How furious – and scared – Grizelda and her daughters would be to discover they’d been harbouring a traitor within their very walls! Imagine the gossip in the servants’ quarter
s! Imagine the gossip in the neighbourhood! I couldn’t help a grim little smile at the thought that their reputations would be tarnished, and my stepsisters’ prospects of making a fine marriage diminished for at least a while, and Babette might as well forget any thoughts of setting her cap at the Prince. They might even be in such disgrace that they’d have to leave the city. It was of some consolation to know that they would suffer, albeit small, for I knew that in the end they’d likely be cleared of any wrongdoing, my father would definitely disown me and I would have no family left at all. I would have to live in exile for the rest of my life and never ever again breathe the air of my native land.

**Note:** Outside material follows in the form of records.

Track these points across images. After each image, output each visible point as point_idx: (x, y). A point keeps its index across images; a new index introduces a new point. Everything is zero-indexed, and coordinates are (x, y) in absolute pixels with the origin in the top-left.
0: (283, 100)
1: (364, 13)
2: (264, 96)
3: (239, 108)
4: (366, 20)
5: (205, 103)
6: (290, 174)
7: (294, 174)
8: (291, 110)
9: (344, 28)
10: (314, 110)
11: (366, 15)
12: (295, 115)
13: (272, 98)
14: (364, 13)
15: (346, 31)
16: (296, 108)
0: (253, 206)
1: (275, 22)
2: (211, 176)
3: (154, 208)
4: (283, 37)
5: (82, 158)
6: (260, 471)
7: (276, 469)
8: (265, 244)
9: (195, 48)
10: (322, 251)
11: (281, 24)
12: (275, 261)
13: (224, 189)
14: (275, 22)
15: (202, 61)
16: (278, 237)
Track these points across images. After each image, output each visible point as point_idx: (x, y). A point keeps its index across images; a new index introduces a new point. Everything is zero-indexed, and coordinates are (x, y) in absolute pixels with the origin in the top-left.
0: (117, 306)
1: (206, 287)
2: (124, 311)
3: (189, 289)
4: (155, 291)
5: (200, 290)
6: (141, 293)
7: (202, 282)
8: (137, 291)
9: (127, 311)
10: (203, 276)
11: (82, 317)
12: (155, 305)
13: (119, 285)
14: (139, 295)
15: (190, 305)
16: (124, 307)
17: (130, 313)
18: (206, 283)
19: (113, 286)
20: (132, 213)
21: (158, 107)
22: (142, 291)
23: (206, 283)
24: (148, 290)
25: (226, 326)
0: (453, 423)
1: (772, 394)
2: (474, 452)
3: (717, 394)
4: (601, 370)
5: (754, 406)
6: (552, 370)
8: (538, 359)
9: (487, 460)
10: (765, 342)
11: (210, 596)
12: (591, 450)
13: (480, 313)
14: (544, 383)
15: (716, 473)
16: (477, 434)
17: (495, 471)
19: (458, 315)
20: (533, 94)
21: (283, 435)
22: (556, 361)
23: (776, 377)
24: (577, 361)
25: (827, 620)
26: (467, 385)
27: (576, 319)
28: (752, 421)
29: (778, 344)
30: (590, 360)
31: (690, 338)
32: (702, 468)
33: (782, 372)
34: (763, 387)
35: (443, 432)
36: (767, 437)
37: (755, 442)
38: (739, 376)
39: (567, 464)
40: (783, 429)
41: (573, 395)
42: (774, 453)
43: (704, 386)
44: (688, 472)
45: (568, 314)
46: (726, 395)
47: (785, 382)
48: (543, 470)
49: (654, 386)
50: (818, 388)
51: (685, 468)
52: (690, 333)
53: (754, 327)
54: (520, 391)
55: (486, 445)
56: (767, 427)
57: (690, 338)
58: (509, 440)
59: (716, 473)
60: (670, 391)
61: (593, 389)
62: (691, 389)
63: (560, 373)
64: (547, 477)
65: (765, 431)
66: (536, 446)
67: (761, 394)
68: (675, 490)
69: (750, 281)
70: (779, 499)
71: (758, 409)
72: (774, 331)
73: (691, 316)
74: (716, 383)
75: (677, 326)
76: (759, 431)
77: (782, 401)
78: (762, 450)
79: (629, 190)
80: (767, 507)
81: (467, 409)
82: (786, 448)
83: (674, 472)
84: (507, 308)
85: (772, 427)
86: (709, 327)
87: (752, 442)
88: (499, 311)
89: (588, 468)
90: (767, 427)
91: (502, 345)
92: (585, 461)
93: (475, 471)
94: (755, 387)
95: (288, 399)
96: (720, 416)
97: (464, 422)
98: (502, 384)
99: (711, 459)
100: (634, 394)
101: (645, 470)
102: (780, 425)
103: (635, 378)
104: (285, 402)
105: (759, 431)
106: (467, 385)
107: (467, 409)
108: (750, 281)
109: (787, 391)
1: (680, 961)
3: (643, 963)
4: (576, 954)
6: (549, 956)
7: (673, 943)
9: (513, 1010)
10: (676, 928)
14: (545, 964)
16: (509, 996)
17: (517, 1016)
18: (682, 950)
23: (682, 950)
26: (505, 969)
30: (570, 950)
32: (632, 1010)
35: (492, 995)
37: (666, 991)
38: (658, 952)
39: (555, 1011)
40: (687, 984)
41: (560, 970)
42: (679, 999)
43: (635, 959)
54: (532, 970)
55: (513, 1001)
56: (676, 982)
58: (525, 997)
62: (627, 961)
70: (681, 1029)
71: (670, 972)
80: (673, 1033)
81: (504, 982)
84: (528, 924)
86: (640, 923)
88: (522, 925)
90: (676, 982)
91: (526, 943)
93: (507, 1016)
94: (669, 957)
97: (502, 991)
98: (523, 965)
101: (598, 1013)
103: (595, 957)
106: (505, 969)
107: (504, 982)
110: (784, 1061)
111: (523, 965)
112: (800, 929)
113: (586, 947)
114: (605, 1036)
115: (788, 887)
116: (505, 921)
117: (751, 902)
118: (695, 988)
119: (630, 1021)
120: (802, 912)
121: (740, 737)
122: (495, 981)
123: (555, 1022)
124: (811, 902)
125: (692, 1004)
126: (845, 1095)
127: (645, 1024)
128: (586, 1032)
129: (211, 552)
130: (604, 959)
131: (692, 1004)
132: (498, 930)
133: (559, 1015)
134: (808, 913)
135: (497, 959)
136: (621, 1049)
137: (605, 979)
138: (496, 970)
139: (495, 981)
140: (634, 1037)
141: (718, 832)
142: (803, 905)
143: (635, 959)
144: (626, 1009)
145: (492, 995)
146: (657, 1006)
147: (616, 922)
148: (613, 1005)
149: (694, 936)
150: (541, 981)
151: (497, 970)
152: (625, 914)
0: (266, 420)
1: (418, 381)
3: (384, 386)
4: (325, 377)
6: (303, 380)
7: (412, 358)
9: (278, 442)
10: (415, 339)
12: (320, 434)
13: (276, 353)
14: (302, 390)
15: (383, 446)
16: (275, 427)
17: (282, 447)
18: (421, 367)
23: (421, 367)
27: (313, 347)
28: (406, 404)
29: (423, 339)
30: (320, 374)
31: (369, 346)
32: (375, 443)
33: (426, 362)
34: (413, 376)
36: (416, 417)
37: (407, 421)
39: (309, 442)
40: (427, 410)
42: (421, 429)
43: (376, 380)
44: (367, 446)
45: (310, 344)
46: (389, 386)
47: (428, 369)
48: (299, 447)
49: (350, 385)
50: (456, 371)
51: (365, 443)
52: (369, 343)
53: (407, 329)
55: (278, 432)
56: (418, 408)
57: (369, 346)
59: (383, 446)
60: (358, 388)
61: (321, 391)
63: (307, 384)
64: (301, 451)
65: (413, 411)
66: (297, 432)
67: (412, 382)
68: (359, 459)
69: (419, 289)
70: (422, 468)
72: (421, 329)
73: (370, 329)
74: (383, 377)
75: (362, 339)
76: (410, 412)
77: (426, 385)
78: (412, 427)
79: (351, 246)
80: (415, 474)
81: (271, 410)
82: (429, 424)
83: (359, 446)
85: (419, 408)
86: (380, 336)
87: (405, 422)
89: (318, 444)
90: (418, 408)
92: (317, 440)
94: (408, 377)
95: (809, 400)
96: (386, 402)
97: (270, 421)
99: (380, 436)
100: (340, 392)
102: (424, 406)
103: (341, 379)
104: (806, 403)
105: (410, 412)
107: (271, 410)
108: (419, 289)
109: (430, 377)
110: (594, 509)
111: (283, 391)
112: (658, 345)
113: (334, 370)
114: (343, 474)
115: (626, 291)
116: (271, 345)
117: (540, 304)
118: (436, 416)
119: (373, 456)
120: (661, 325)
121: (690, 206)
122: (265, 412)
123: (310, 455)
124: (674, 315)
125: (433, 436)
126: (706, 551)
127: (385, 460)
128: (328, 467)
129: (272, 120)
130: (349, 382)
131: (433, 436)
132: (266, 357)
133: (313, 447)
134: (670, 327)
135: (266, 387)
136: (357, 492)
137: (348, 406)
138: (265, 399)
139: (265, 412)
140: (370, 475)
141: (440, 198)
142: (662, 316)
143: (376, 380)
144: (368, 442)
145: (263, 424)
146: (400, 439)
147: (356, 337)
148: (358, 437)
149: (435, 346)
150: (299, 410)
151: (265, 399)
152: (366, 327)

‘Are you all right, Selena?’ asked Max gently, interrupting Olga as she described the easiest way to get through the Ruvenyan border unseen.
I swallowed. ‘Yes, well, not really.’
‘Are you afraid?’
‘Of course. But right now it is more . . . sadness. Because, you see, I don’t think that I can ever be at home again in my own city.’
I thought he might ask me what I meant. Instead, he said quietly, his eyes on me, ‘I feel the same.’
I said, a little wildly, ‘But it’s different for you – once you get to Faustina and you see your father, you –’
‘I’ve changed my mind,’ he cut in. ‘I won’t go to Faustina. I think, rather, I will head to – to Almain.’
‘Almain? But why?’
‘It is safer. They will expect me to go to Faustina and if it is thought that that is what I am doing, then my father will be in great danger. I fear he may even be killed. Better for him if I stay away and he thinks I’ve just . . . disappeared.’
Both Olga and I stared at him. It was Olga who said, ‘But Max, your father – no, he cannot accept this, he seek you high and low!’
He shook his head. ‘You don’t understand. There will be a plausible story. He swallowed. ‘A secret mission I’m on, something like that. He will believe what is told to him. Because he can do no other. Please,’ he added, seeing the protests forming on our lips. ‘I cannot explain. Not yet. But trust me when I say it is so.’